Trump’s bluster and personality make the second alternative a long shot as well. Quite simply, Trump has thus far resisted admitting to any mistakes, and has shown no inclination to revoke or disavow his statements about Muslims. Indeed, in defiance of the district court’s injunction in this case, Trump was adamant that he should “go all the way” and revert to the broader, first version of the EO. He has attacked every setback to his agenda thus far as the incompetent work of rogue courts. Despite his otherwise consistently unpredictable behavior, the notion that he would admit that he was wrong to have targeted Islam or singled-out Muslims, seems predictably unlikely.

It is worth noting that even these alternatives would not necessarily address other potential constitutional and statutory challenges, like the due process claim in this case. And, if somehow either alternative came to pass, Katyal’s concession here would certainly provide fodder for the government’s defense of those policies against establishment clause challenges in the future. However, in the immediate case, Katyal’s strategic concession may have provided the judges with the concrete alternatives they needed to feel comfortable finding religious animus under these facts. The theoretical (albeit remote) possibility of achieving similar policy goals allows the panel to consider the overwhelming evidence of religious animus in this case, without feeling that they have permanently constrained Trump, or any future president, from responding to actual national security threats.

The Legacy of the Opinion

Finally, both advocates closed their argument in similar fashion. Both agreed that the court’s ruling would transcend the case and set historical precedent. They disagreed, however, on what that legacy should be.

Katyal closed by positioning federal courts as the hero of the story, saving the republic and its constitutional values from an ill-intentioned chief executive. Continuing the injunction, he claimed, would change absolutely nothing about the constitution’s allocation of executive and judicial powers. Indeed, the outlandishness of the president’s religious animus both necessitated judicial intervention and ensured that the ruling would not unduly hamper future executive action. In contrast, Wall warned of the dangers of judicial meddling in areas beyond its competence.

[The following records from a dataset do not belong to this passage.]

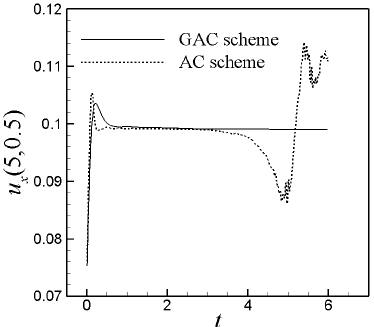
Figure 4. Comparison of the relative L 2 -error of τ xy and τ xx for y at position x = 5 at Wi = 15.0 with β = 0.5 and Re = 1.0, respectively.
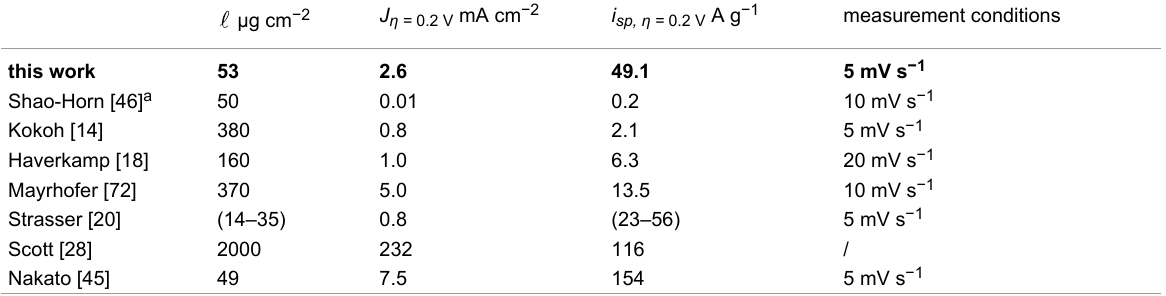
Table 1: Comparison of loadings , current densities J , and activities (specific currents i sp = J / ) between selected literature precedents and the cur- rent results. At an overpotential of 0.2 V, our system reaches current densities comparable to the highest of the literature with Ru catalyst loadings comparable to the lowest in the literature. The activity is correspondingly maximal.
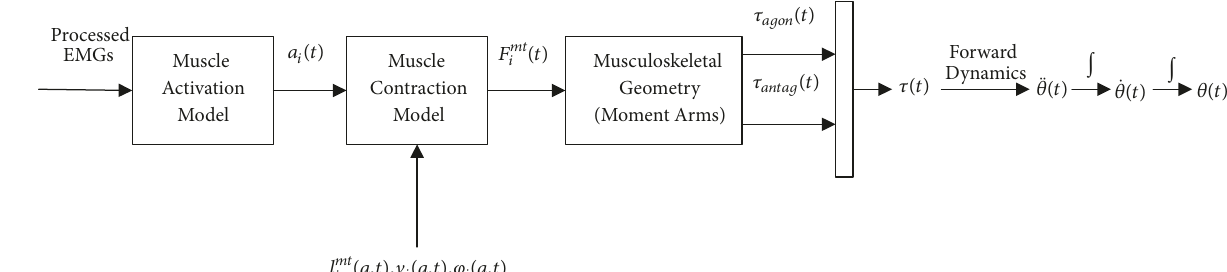
Figure 2: The sEMG-driven musculoskeletal model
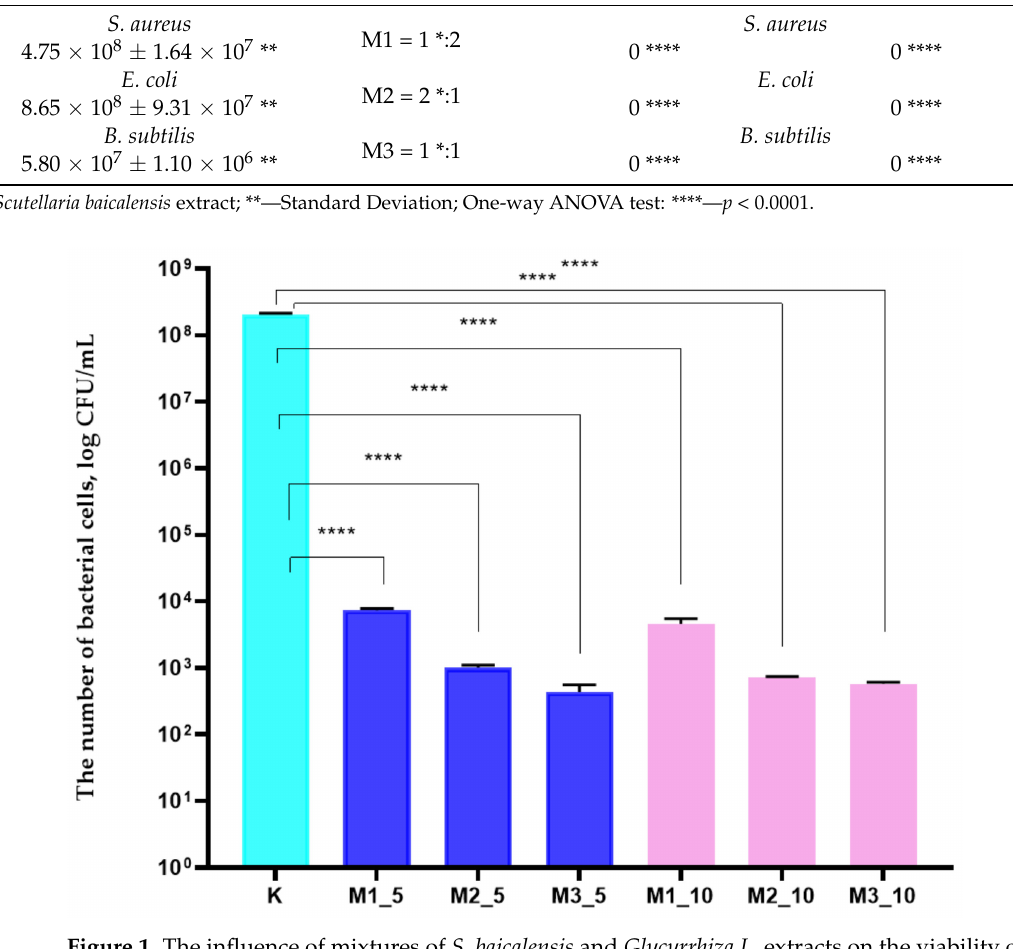
Mixture of Extract Concentration [%] Ratio of the Mixture The Number of Bacterial Cells after Incubation with Mixtures of Extracts [CFU/mL]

Accusing the plaintiffs of forcing a policy disagreement into the judicial arena, he framed the court’s intervention as overreach into the political sphere. By continuing the injunction, the court would be immodestly interjecting itself into the center of contentious national security debates for the foreseeable future.

Given the grave national importance of the case, and the possibility of several lower court opinions, the ultimate resolution of Trump’s second attempt at a Muslim ban may only come with the next term of the Supreme Court. In the meantime, however, all eyes are on the judges of the lower federal courts as they wrestle with these questions under intense public scrutiny. Because of this context, it would appear that Katyal got the better of the closing arguments. Before leaving the podium he reminded the court that it was in the same courthouse, several decades ago, that a federal court convicted and detained a U.S. citizen of Japanese descent, by deferring to the dubious claims of wartime necessity advanced by the executive branch. That court’s abdication of meaningful judicial review resulted in yet another racist and shameful episode in American history. The question left unasked, but clearly implied, was whether this Ninth Circuit panel was similarly willing to risk being on the wrong side of history.